State Communist Party of India (CPI) secretary Judhisthir Das conceded Deb Barman’s hold in the areas under the control of Tripura Tribal Areas Autonomous district Council (TTAADC), which comprises 20 of the state’s 60 Assembly constituencies. Tipra Motha’s ranks have increased with sections of IPFT youths joining it.
“BJP’s strong-arm tactics to retain its support base is a matter of concern for us as that is impeding our efforts to bring voters back to our side”, Das told NewsClick. An understanding among the Left Front, Congress and Tipra Motha may be possible, he added.

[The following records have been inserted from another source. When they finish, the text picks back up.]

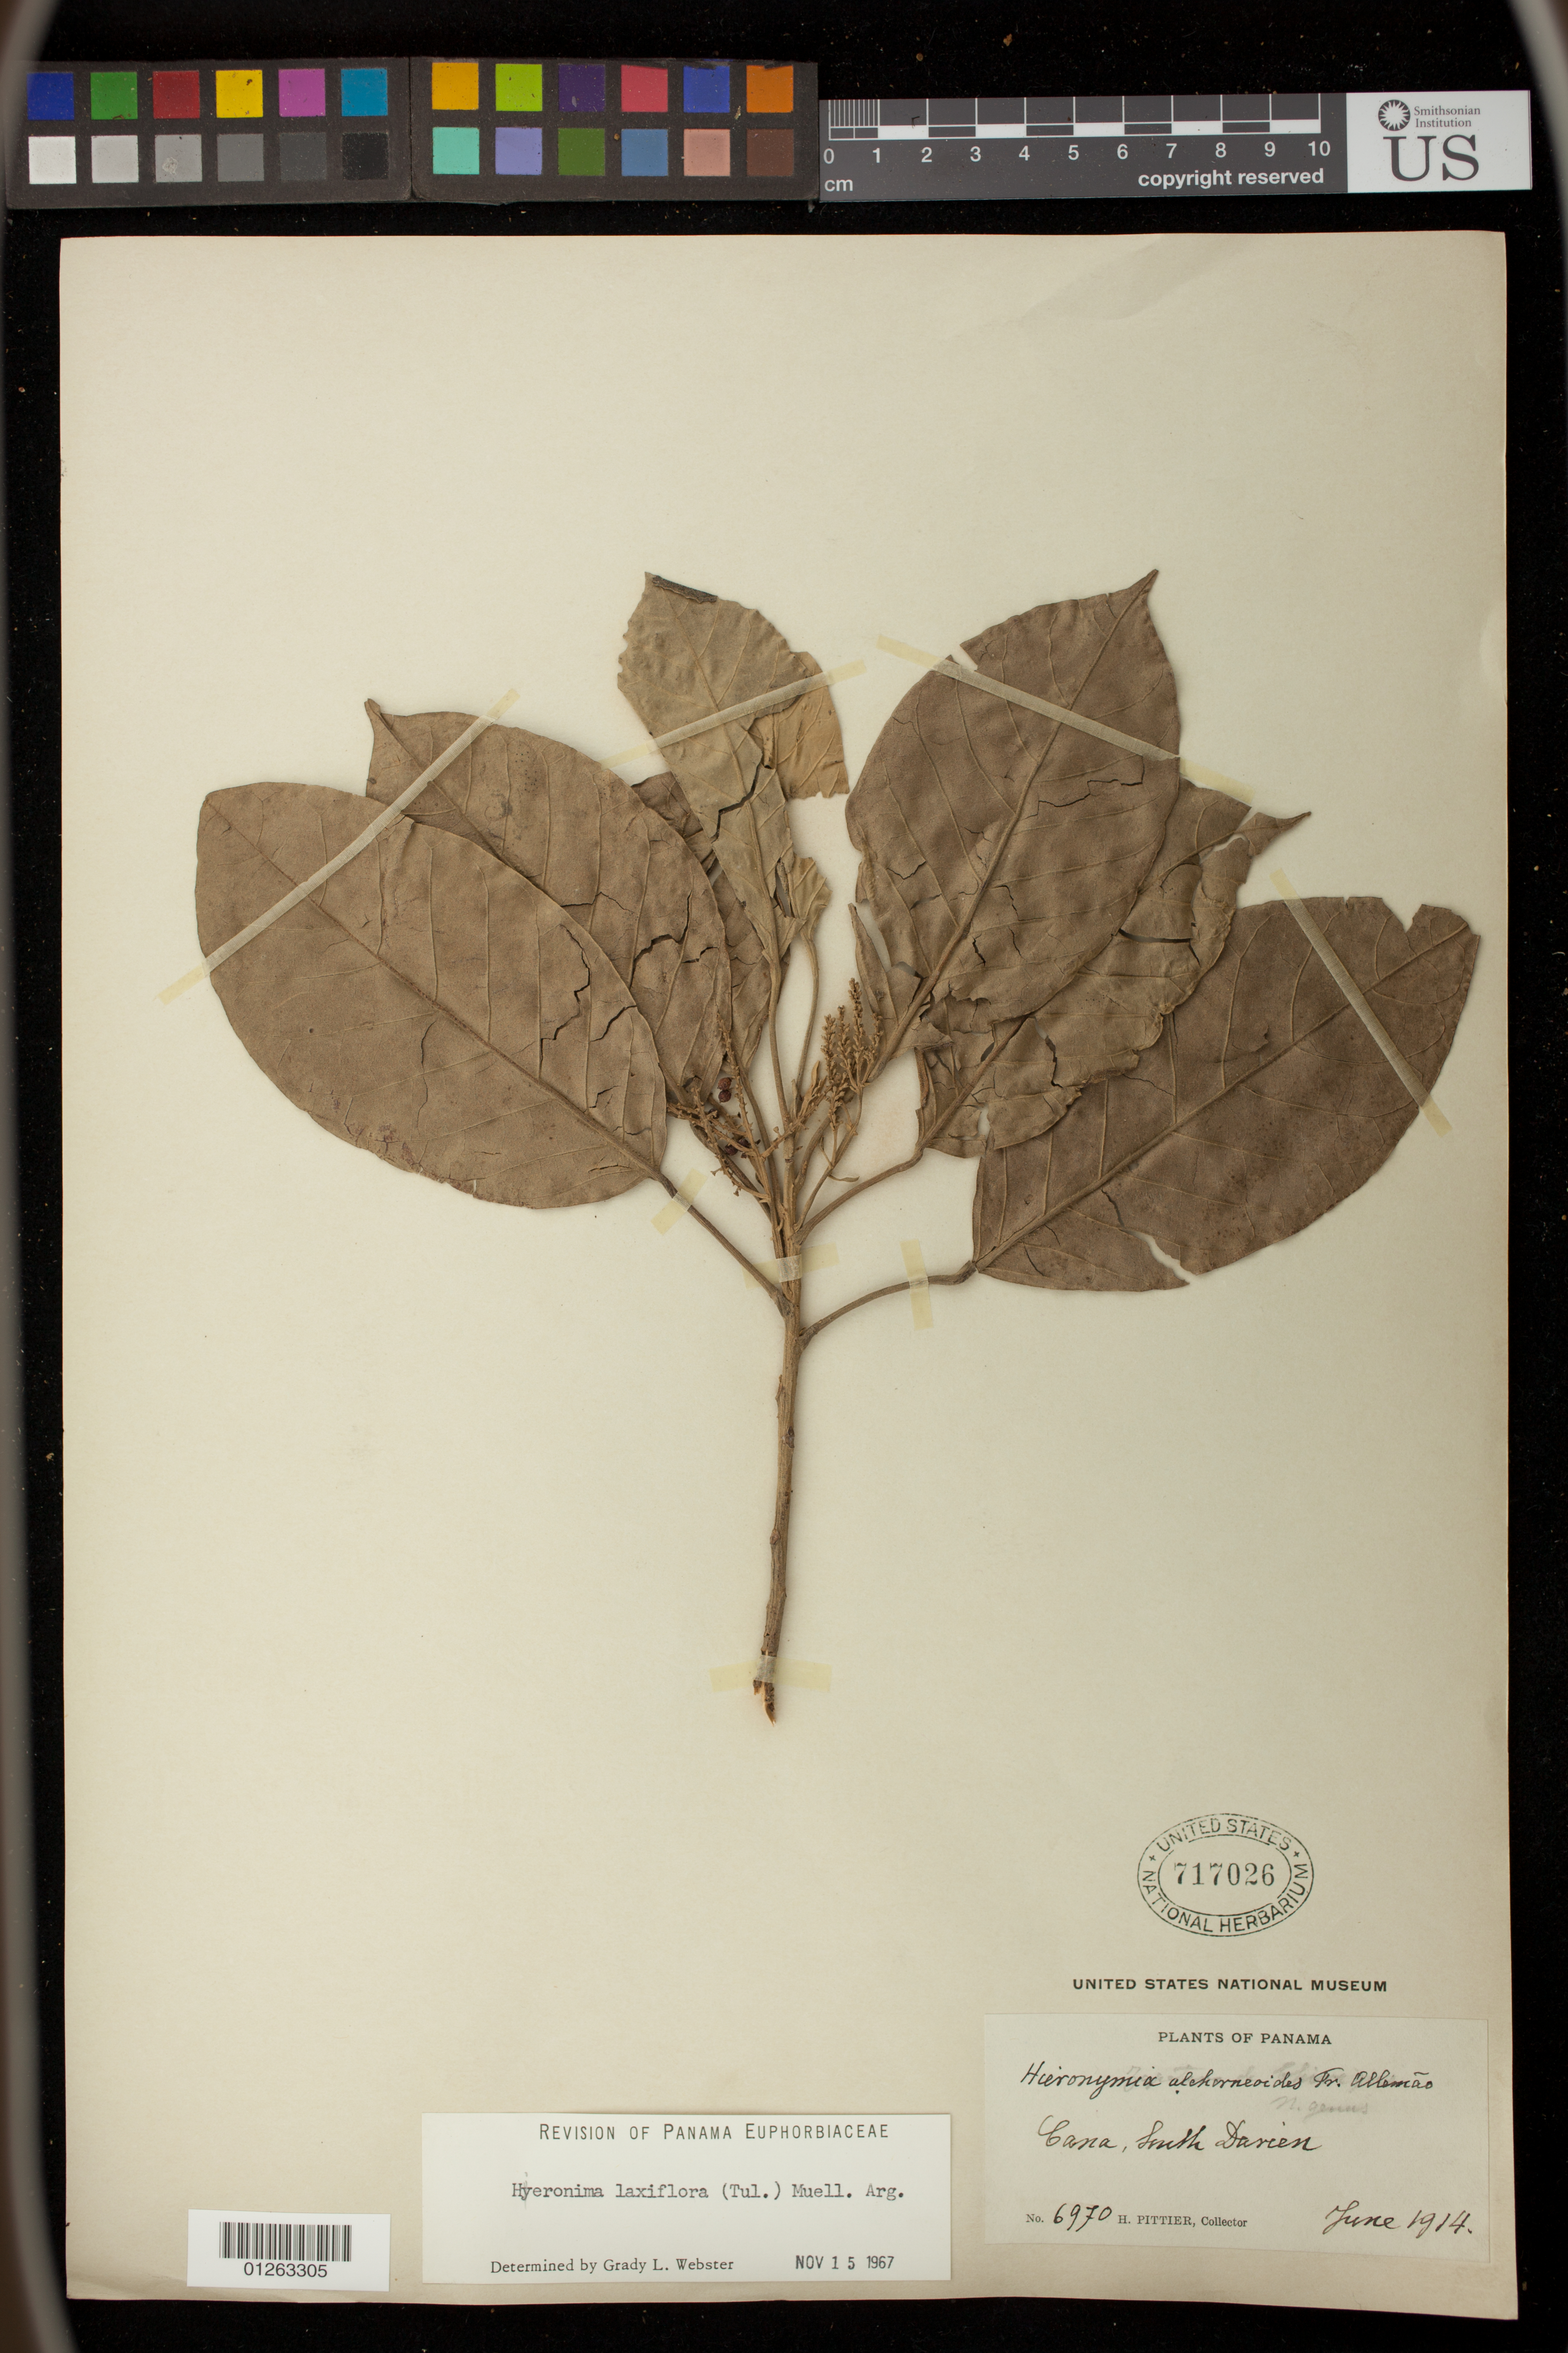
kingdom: Plantae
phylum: Tracheophyta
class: Magnoliopsida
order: Malpighiales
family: Phyllanthaceae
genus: Hieronyma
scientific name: Hieronyma laxiflora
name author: (Tul.) Müll. Arg.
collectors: H. F. Pittier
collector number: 6970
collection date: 1914-06-01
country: Panama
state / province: Darién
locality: [Santa Cruz de] Cana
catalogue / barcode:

Tripura Congress chief Birajit Sinha said: “We are firm we will prevent BJP from coming back to power. Asked if that means Congress is sure of an understanding among anti-BJP forces, Sinha told NewsClick: “This is not the time to tell the press about what we are informally doing. But we will not allow BJP to rule Tripura again”.
[Interestingly, a meeting of anti-BJP parties committed to democracy and restoration of democratic functioning of constitutionally-created institutions was held in Agartala on December 7 at the initiative of CPI-ML general secretary Dipankar Bhattacharya. This was the first formal attempt to sew up an anti-BJP platform].
The writer is a Kolkata-based freelance journalist.